Mots et couleurs

textes auto-biographiques anciens et actuels, poésie, chansons, contes et nouvelles

03 mai 2006

FIN DE VIE


La vieille dame

Je marche avec sa fille. La vieille dame s’appelle A. comme moi en second prénom.
J’ai proposé à N., un peu de promenade autour de l’hôpital, sans l’appeler par ce prénom entendu quand elle chuchote des tendresses à sa mère et se nomme, espérant se faire reconnaître. Je ne lui ai pas donné mon prénom, peu de renseignements sur moi si ce n’est que moi aussi j’ai attendu devant un lit où était ma mère ce que je savais être le dernier parcours.
N. me raconte sa famille. Seule, (elle n’est pas mariée) elle a toujours vécu avec sa mère, dans la maison que ses parents avaient achetée. Et pêle-mêle les malheurs : la chute de maman, la cécité du père puis son décès, le suicide du frère entraînant dans la mort sa femme et sa petite fille.
La vieille dame est atteinte de la maladie d’Alzheimer. Sa sœur aînée vient de mourir à 98 ans mais N. lui a caché cette mort. Depuis Novembre A. ne va pas bien. Elle arrache les fleurs au jardin sous prétexte de désherber, toute l’allée des jacinthes. On ne peut plus la laisser seule et N. se culpabilise de l’avoir amenée en vacances ici sur les conseils du médecin. Deux jours de répit puis une chute et l’opération qui laisse sa mère affaiblie malgré les transfusions de sang.
Avec précaution je suggère : Peut-être qu’inconsciemment Andrée sait que sa sœur est morte et ne va pas bien depuis …
Nicole me raconte alors :
Le jour anniversaire de la mort de son plus jeune frère, sa mère de plus de 90 ans la réveille dans la nuit. Elle est radieuse. Elle lui demande de l’aider à accoucher de son fils. Elle écartait ses jambes pour que l’enfant naisse. C’est un garçon ! Elle voulait tant avoir un garçon ! Est-il beau ? N’est-ce pas qu’il est beau ! Sa fille le lui confirme. Le lendemain A. a tout oublié.

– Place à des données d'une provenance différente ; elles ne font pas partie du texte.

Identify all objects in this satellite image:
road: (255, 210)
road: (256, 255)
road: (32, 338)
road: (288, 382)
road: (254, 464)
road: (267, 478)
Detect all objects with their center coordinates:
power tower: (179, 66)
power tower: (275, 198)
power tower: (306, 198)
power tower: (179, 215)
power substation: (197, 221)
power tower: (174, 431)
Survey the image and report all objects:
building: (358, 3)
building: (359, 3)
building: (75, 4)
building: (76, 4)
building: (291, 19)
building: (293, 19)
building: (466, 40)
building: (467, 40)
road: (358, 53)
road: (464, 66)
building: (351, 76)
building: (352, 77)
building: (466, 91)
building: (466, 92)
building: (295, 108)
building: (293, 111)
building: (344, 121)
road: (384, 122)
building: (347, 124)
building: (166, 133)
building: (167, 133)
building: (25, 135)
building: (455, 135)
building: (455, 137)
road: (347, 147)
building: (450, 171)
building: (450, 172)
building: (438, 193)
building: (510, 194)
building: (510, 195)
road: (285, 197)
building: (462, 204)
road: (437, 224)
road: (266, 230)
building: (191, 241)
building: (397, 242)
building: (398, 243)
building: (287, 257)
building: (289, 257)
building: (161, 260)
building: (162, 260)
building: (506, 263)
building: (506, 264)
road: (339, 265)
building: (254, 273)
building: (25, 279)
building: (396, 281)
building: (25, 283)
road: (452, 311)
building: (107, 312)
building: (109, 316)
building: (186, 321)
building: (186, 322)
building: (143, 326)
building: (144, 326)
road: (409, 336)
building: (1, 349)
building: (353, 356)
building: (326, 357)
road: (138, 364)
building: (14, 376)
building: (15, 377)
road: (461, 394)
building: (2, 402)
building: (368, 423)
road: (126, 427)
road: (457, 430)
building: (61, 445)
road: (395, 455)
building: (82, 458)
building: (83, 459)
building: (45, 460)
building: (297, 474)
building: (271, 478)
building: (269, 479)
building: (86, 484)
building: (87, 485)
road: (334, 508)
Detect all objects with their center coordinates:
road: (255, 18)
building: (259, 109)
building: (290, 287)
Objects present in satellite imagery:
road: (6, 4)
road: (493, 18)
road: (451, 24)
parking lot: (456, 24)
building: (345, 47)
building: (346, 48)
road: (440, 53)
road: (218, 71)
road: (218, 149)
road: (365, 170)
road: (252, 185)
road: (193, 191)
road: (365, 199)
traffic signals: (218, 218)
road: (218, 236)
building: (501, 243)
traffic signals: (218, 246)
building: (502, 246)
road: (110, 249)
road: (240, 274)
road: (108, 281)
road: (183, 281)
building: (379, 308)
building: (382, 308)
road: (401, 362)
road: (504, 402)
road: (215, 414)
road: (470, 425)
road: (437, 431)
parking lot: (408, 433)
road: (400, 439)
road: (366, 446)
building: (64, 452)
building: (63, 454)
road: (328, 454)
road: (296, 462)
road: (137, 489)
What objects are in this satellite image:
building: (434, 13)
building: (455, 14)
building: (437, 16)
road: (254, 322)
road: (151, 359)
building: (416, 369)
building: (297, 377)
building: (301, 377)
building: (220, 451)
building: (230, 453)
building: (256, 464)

Le vieux monsieur de la chambre à côté qui appelait samedi sa femme décédée, puis dimanche « Papa » puis lundi « Maman » s’est tû.
Il était seul au moment de mourir.

1 commentaires:

Anonymous Anonyme a dit...

Il était seul au moment de mourir..Pourquoi? N'avait-il aucune famille à proximité? Le personnel était-il si débordé? Non. Mais la mort fait peur, elle éloigne les vivants qui refusent de voir ce qui va leur arriver bientôt. Ou alors est-ce l'impuissance devant ce fait inéluctable que l'on se sent inapte à soutenir?